For these very reasons, all patrol officers should be receiving Active Shooter Resolution training even in the entrance level police-training curriculum. The training will be applicable to shooting situations such as the one at Columbine and in the event of terrorist attacks that take on this mode of operation. Further, as they play a role in Homeland Security, members of the National Guard and Coast Guard should also be receiving this Active Shooter training. While it’s similar to the “shoot and move” concepts taught in basic training to most soldiers, the mindset one must have is entirely different when you consider having to take these actions in public places on our own soil – places you’ve often visited and always considered relatively safe. It’s one thing to be taught to act this way during a war or foreign peacekeeping mission: it’s entirely different to think about doing it at your local mall.

So, as was said at the beginning, the law enforcement community has come full circle.

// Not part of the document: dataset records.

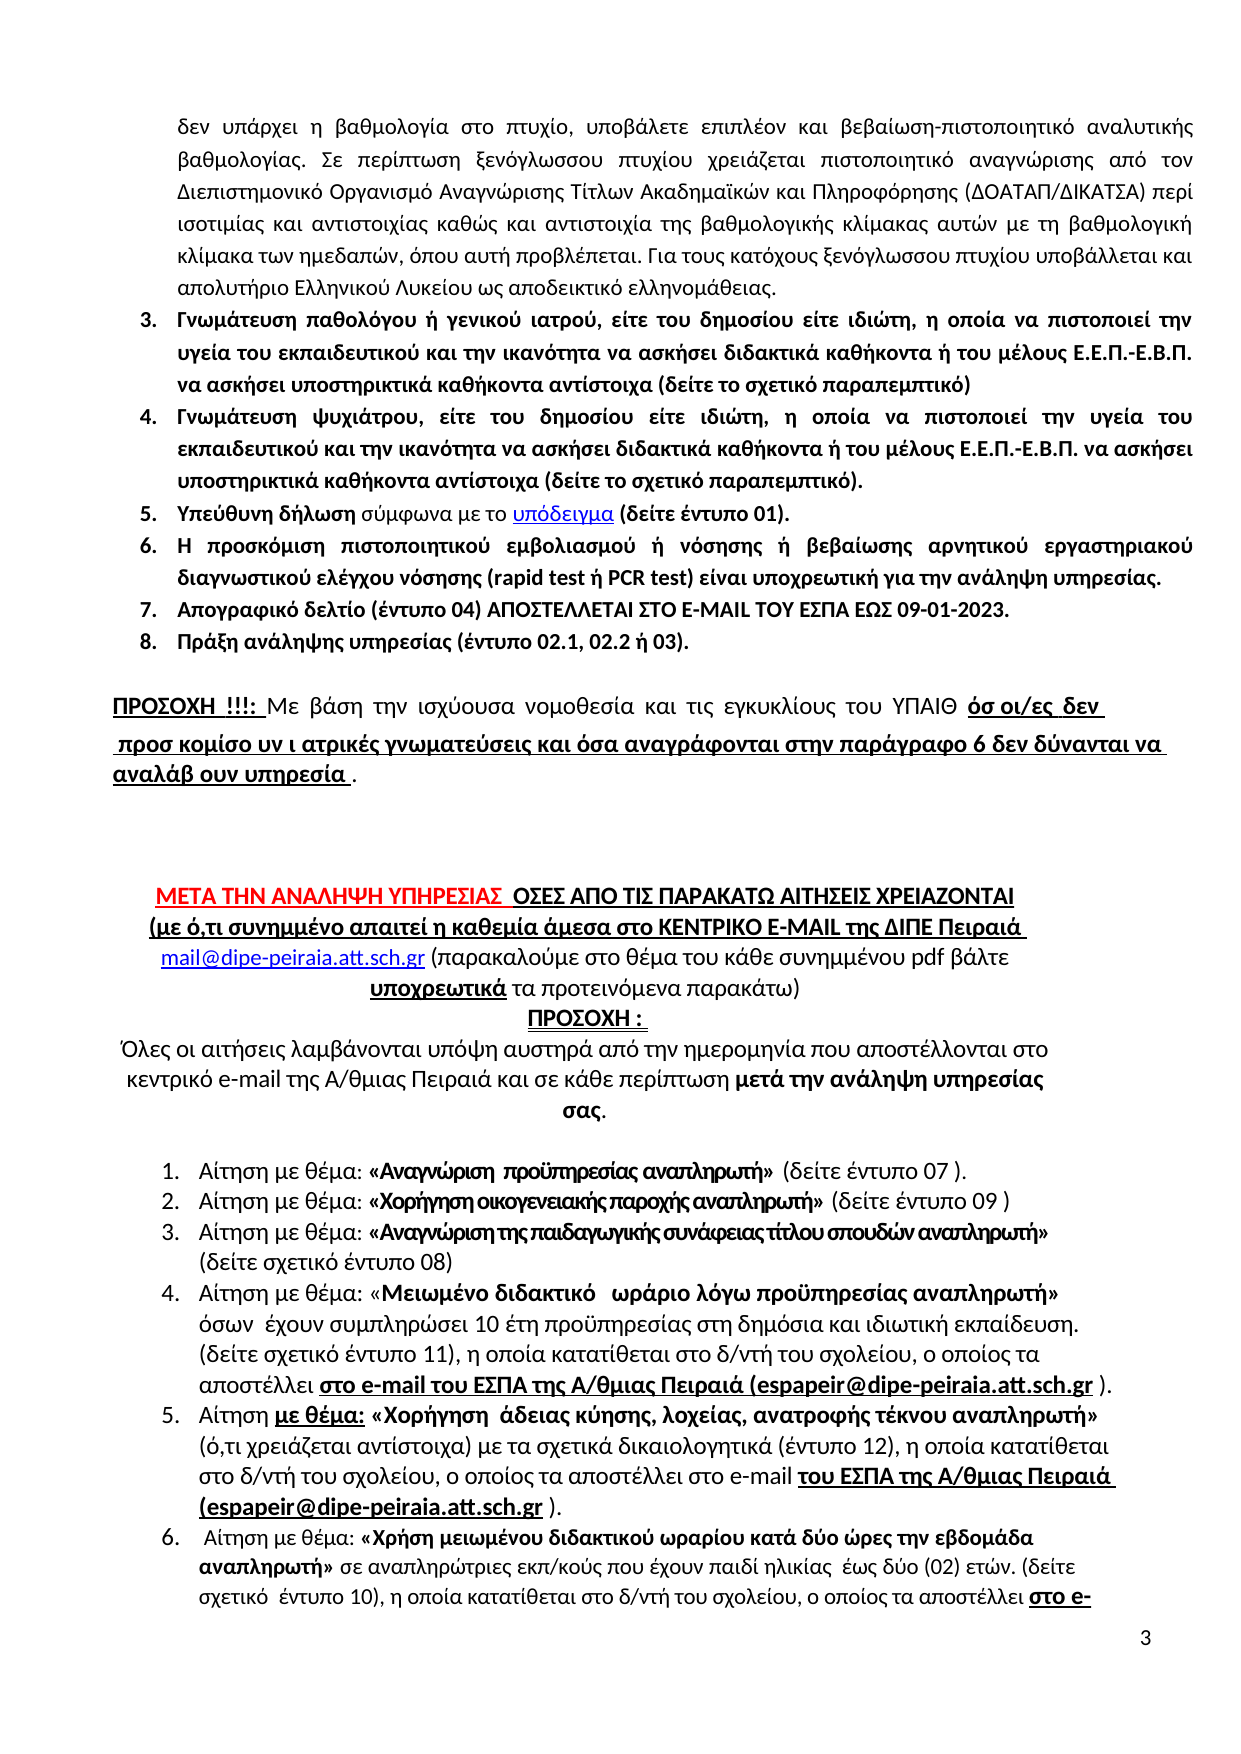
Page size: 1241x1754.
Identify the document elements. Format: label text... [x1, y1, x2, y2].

text Όλες οι αιτήσεις λαμβάνονται υπόψη αυστηρά από την ημερομηνία που αποστέλλονται στο κεντρικό e-mail της Α/θμιας Πειραιά και σε κάθε περίπτωση μετά την ανάληψη υπηρεσίας σας. [102, 1033, 1068, 1124]
text ΠΡΟΣΟΧΗ : [102, 1002, 1068, 1033]
list Αίτηση με θέμα: «Χορήγηση άδειας κύησης, λοχείας, ανατροφής τέκνου αναπληρωτή» (ό,τι χρειάζεται αντίστοιχα) με τα σχετικά δικαιολογητικά (έντυπο 12), η οποία κατατίθεται στο δ/ντή του σχολείου, ο οποίος τα αποστέλλει στο e-mail του ΕΣΠΑ της Α/θμιας Πειραιά (espapeir@dipe-peiraia.att.sch.gr ). [161, 1399, 1121, 1521]
list Γνωμάτευση ψυχιάτρου, είτε του δημοσίου είτε ιδιώτη, η οποία να πιστοποιεί την υγεία του εκπαιδευτικού και την ικανότητα να ασκήσει διδακτικά καθήκοντα ή του μέλους Ε.Ε.Π.-Ε.Β.Π. να ασκήσει υποστηρικτικά καθήκοντα αντίστοιχα (δείτε το σχετικό παραπεμπτικό). [139, 402, 1194, 494]
list Αίτηση με θέμα: «Αναγνώριση της παιδαγωγικής συνάφειας τίτλου σπουδών αναπληρωτή» (δείτε σχετικό έντυπο 08) [161, 1216, 1068, 1277]
subtitle προσ κομίσο υν ι ατρικές γνωματεύσεις και όσα αναγράφονται στην παράγραφο 6 δεν δύνανται να αναλάβ ουν υπηρεσία . [112, 728, 1173, 789]
list Πράξη ανάληψης υπηρεσίας (έντυπο 02.1, 02.2 ή 03). [139, 627, 1194, 656]
list Γνωμάτευση παθολόγου ή γενικού ιατρού, είτε του δημοσίου είτε ιδιώτη, η οποία να πιστοποιεί την υγεία του εκπαιδευτικού και την ικανότητα να ασκήσει διδακτικά καθήκοντα ή του μέλους Ε.Ε.Π.-Ε.Β.Π. να ασκήσει υποστηρικτικά καθήκοντα αντίστοιχα (δείτε το σχετικό παραπεμπτικό) [139, 306, 1194, 398]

The critical skills and special weapons of SWAT teams were developed to address unique challenges and they play a vital roll in crime fighting today. Now, with events such as the Columbine High School shootings and the terrorist attacks of Nine-Eleven part of our history, the police officers who patrol our streets are having to take on a new attitude and be willing to assume even greater risk to protect our citizens, our public places and our homeland.

For more information about available Active Shooter training, you can contact the National Tactical Officers’ Association or Strategos International to receive schedules of the training programs as they come available.What you can no longer afford to do is turn a blind eye to the need for this training and the policies necessary for officers to execute their duties as they respond to this challenge.